To do: The records that follow must be repeated exactly, except for their pictures.

Records supplied:
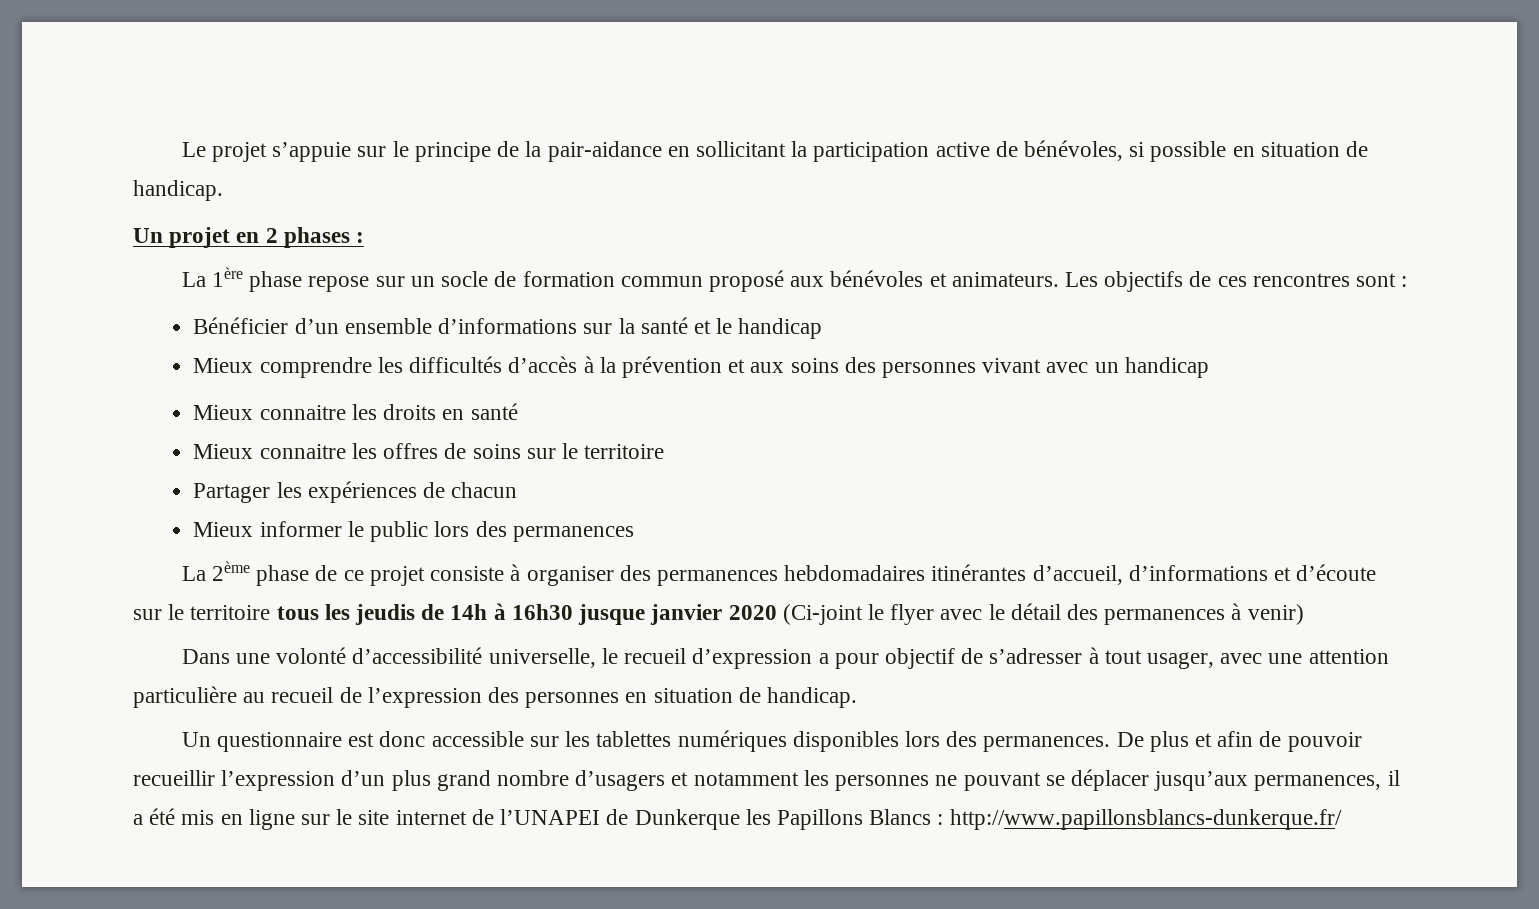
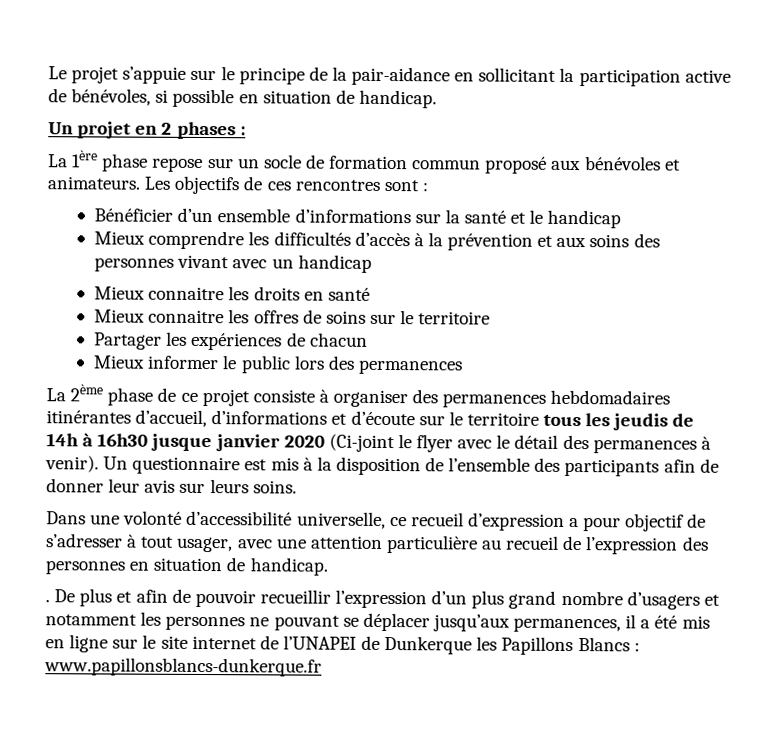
[1247,604,1304,625] venir) -> [45,455,719,477] [46,478,297,494] venir). Un questionnaire est mis à la disposition de l’ensemble des participants afin de donner leur avis sur leurs soins.
[601,648,618,664] le -> [389,517,407,527] ce
[181,730,1111,752] Un questionnaire est donc accessible sur les tablettes numériques disponibles lors des permanences. -> [45,599,50,603] .
[949,809,1342,830] http://www.papillonsblancs-dunkerque.fr/ -> [44,657,322,677] www.papillonsblancs-dunkerque.fr

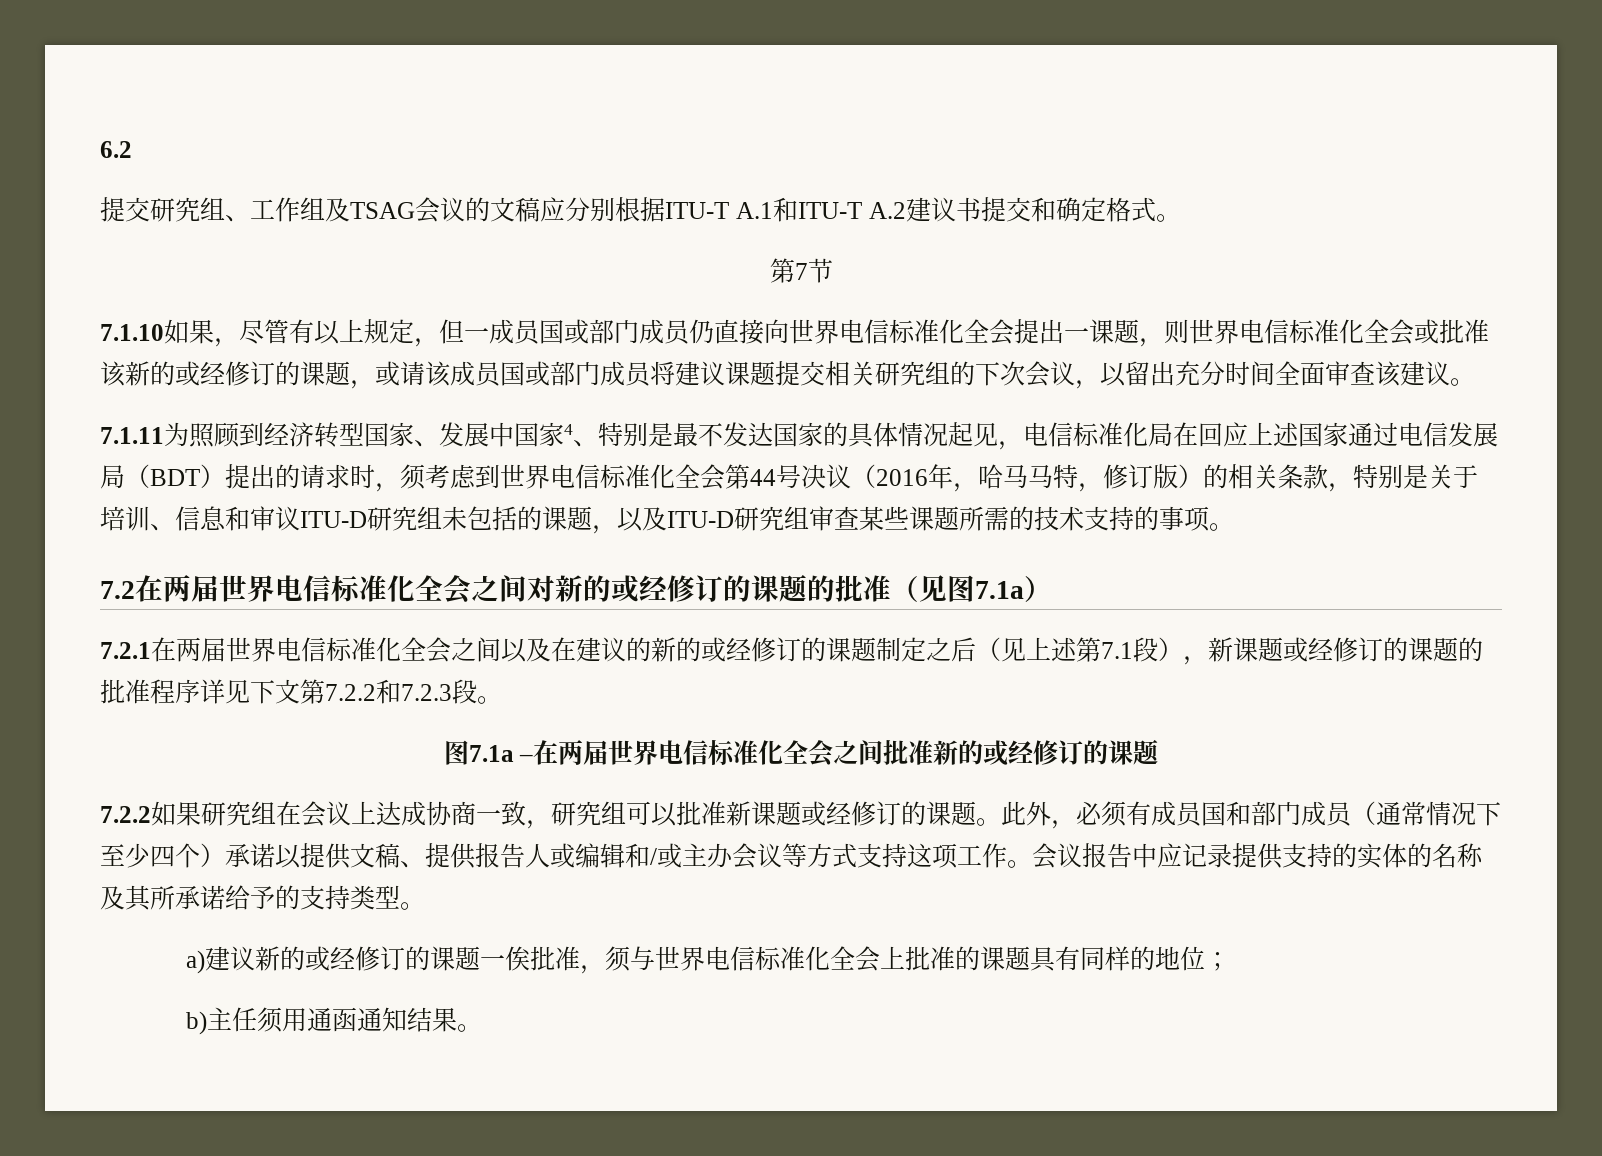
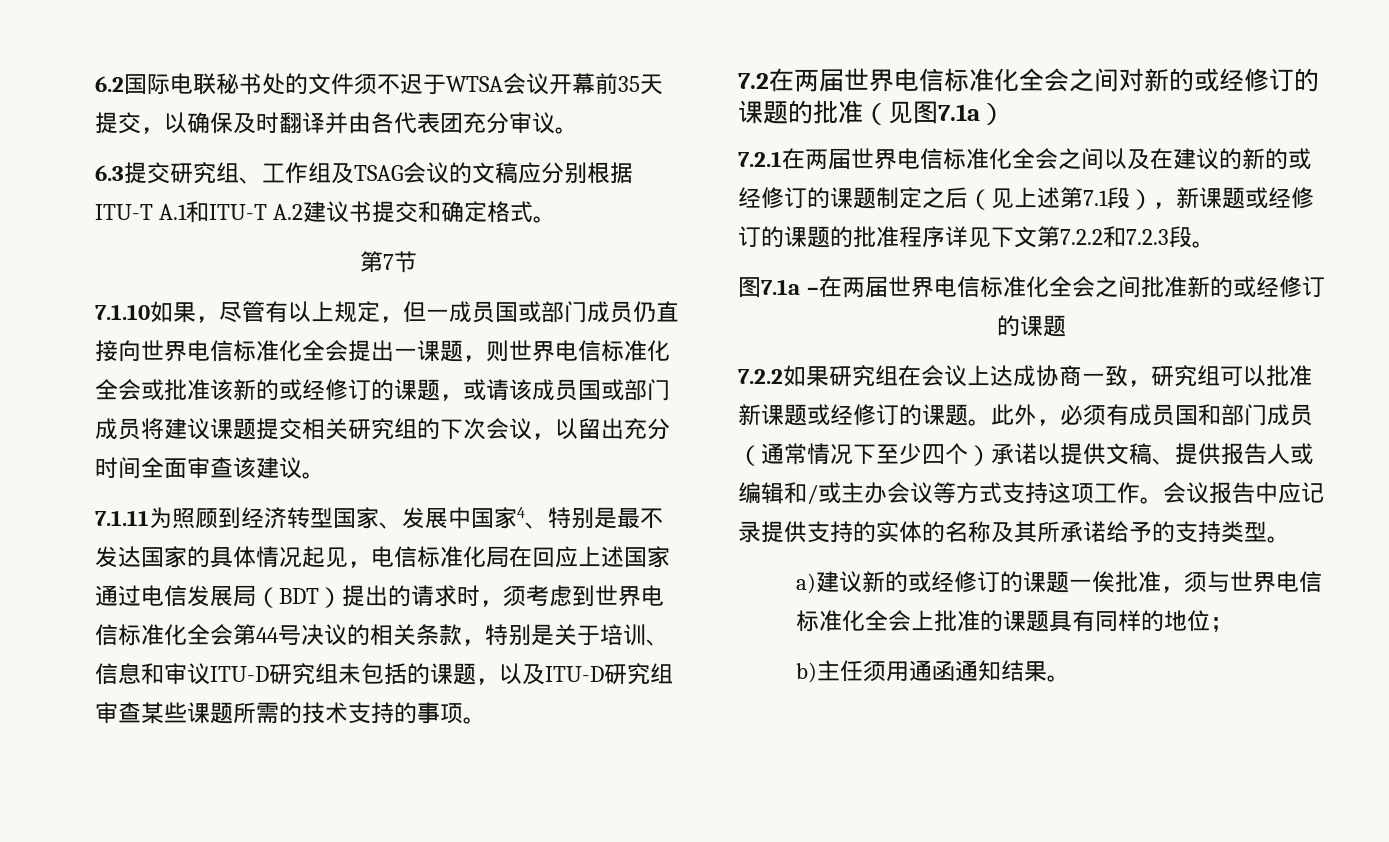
(132, 149) // -> [124,73,663,95] [95,112,578,134] [95,165,124,181] 国际电联秘书处的文件须不迟于WTSA会议开幕前35天提交，以确保及时翻译并由各代表团充分审议。 // 6.3
[851,464,1203,492] （2016年，哈马马特，修订版） -> (347, 635) none

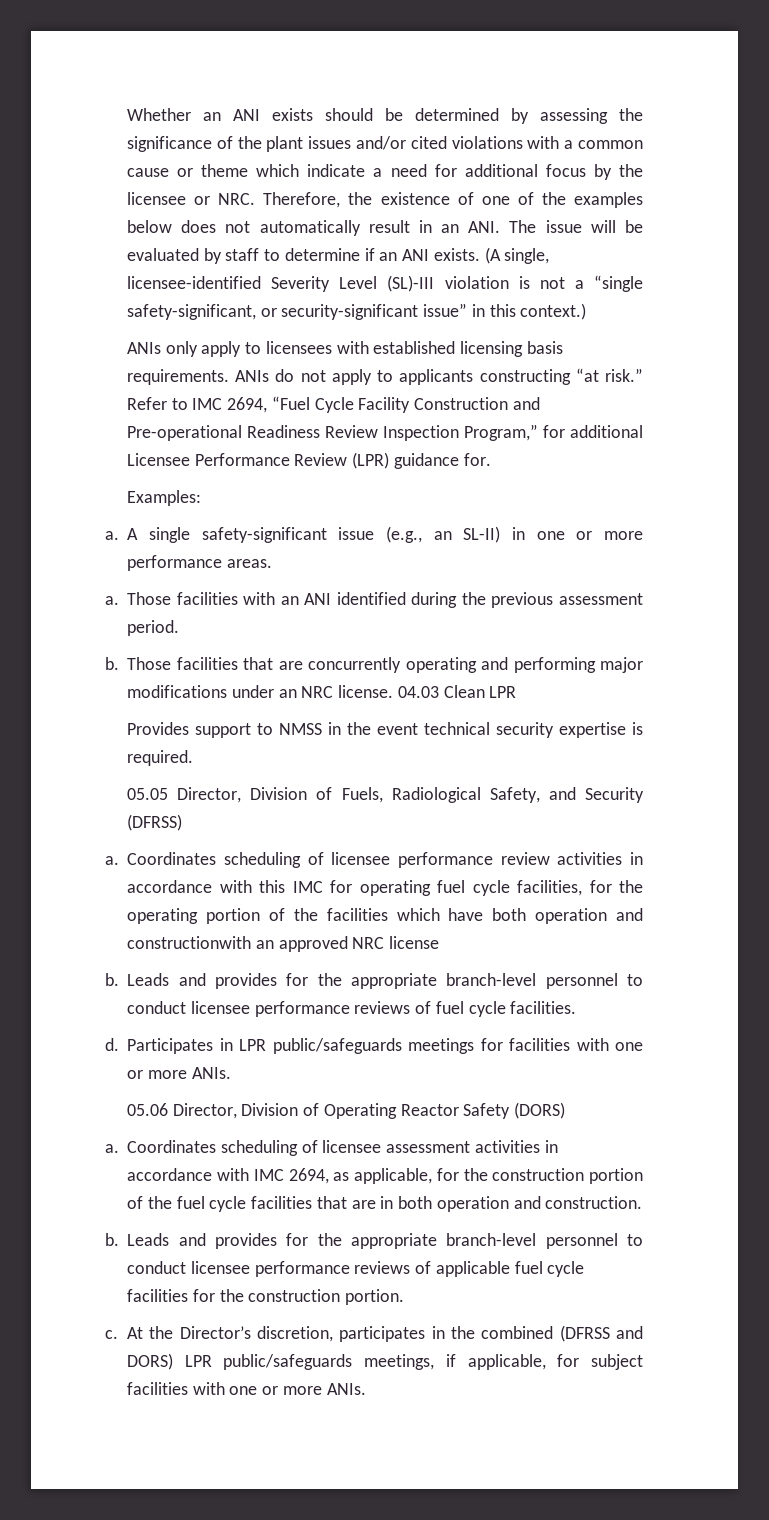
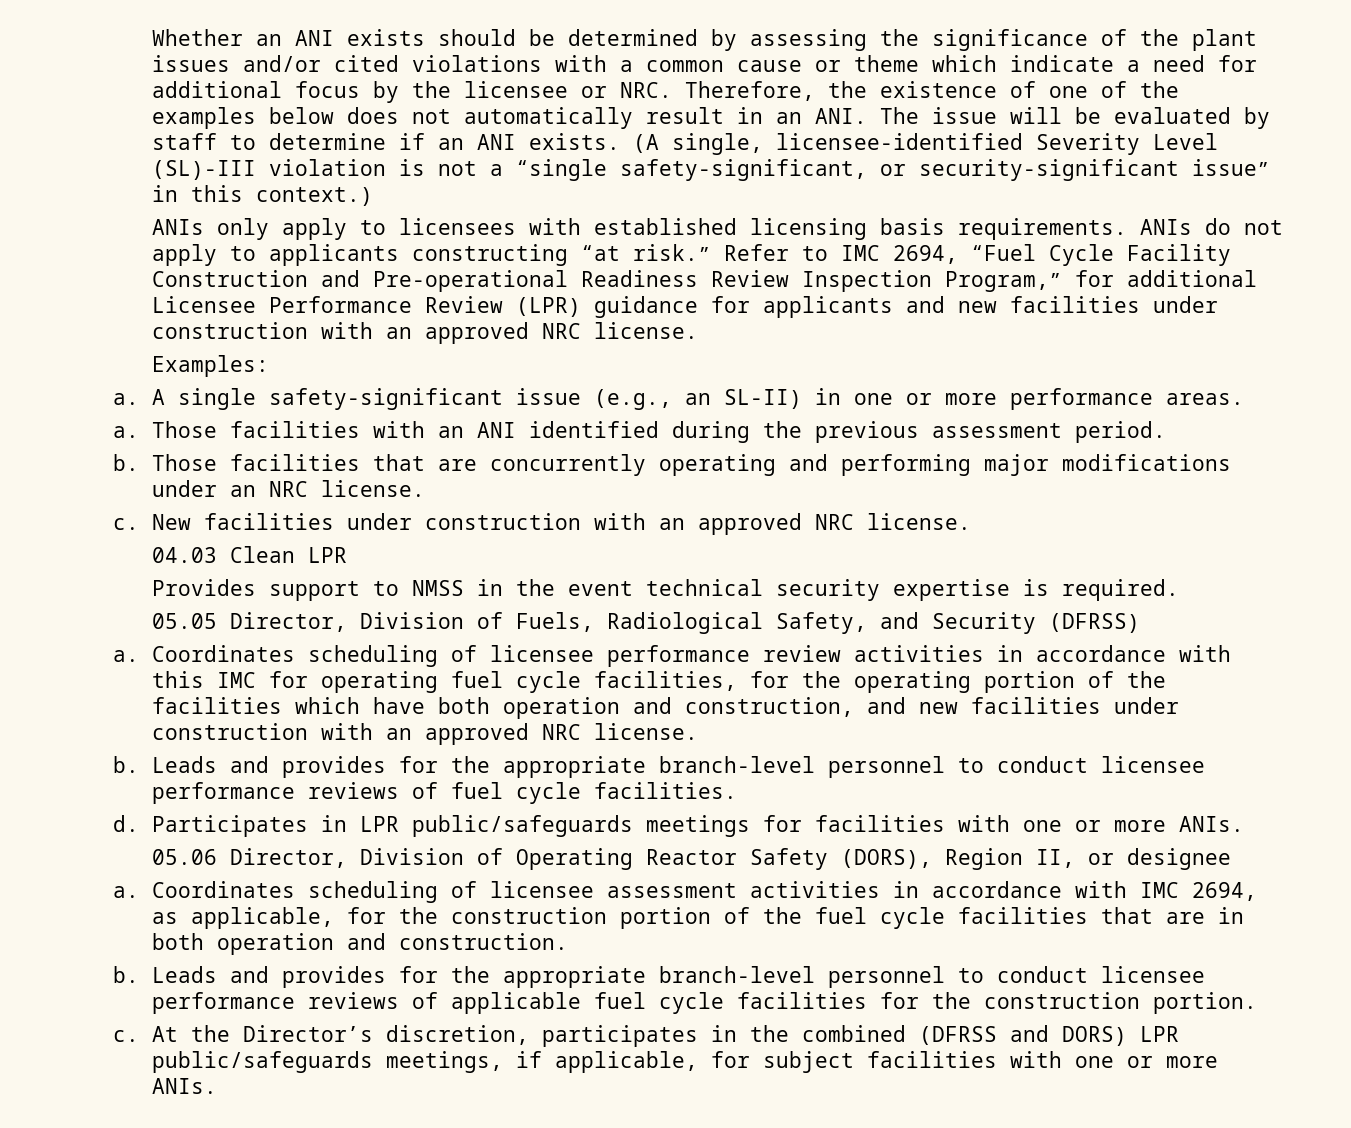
[463,453,491,466] for. -> [711,296,1219,318] [152,322,699,344] for applicants and new facilities under construction with an approved NRC license.
(394, 691) none -> [112,513,972,535] // c. New facilities under construction with an approved NRC license. //
[127,936,440,952] constructionwith an approved NRC license -> [685,697,1180,717] [152,723,699,745] construction, and new facilities under construction with an approved NRC license.
[514,1102,566,1119] (DORS) -> [841,848,1232,870] (DORS), Region II, or designee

Problem solution:
[1247,604,1304,625] venir) -> [45,455,719,477] [46,478,297,494] venir). Un questionnaire est mis à la disposition de l’ensemble des participants afin de donner leur avis sur leurs soins.
[601,648,618,664] le -> [389,517,407,527] ce
[181,730,1111,752] Un questionnaire est donc accessible sur les tablettes numériques disponibles lors des permanences. -> [45,599,50,603] .
[949,809,1342,830] http://www.papillonsblancs-dunkerque.fr/ -> [44,657,322,677] www.papillonsblancs-dunkerque.fr

(132, 149) // -> [124,73,663,95] [95,112,578,134] [95,165,124,181] 国际电联秘书处的文件须不迟于WTSA会议开幕前35天提交，以确保及时翻译并由各代表团充分审议。 // 6.3
[851,464,1203,492] （2016年，哈马马特，修订版） -> (347, 635) none

[463,453,491,466] for. -> [711,296,1219,318] [152,322,699,344] for applicants and new facilities under construction with an approved NRC license.
(394, 691) none -> [112,513,972,535] // c. New facilities under construction with an approved NRC license. //
[127,936,440,952] constructionwith an approved NRC license -> [685,697,1180,717] [152,723,699,745] construction, and new facilities under construction with an approved NRC license.
[514,1102,566,1119] (DORS) -> [841,848,1232,870] (DORS), Region II, or designee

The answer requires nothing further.